(Listed entries begins)

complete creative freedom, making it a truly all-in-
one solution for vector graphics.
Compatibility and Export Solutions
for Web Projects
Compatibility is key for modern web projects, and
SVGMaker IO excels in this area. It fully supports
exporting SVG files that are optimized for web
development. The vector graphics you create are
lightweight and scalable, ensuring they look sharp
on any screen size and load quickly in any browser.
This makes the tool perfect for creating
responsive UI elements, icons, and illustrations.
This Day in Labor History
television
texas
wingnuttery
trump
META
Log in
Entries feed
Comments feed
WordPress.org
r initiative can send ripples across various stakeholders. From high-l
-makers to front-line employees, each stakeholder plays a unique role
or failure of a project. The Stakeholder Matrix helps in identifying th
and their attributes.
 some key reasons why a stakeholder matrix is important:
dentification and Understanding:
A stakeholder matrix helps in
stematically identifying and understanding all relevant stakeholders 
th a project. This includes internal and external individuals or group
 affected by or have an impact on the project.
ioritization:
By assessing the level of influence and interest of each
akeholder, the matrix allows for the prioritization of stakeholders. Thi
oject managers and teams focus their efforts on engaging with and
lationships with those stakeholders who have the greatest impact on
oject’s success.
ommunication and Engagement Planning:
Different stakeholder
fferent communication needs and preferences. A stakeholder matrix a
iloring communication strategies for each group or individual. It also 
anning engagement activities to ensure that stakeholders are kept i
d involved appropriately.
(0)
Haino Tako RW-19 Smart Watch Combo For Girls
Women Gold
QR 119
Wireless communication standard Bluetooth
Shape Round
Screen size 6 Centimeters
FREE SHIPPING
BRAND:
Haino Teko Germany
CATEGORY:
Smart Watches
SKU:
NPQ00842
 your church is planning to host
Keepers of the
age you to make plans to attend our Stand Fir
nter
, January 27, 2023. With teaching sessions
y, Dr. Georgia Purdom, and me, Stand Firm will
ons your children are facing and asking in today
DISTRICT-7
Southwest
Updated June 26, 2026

(Listed entries ends)

§ **Exercise**
Note every line in the material with "size" and copy it.

§ **Output of the task**
on any screen size and load quickly in any browser.
Screen size 6 Centimeters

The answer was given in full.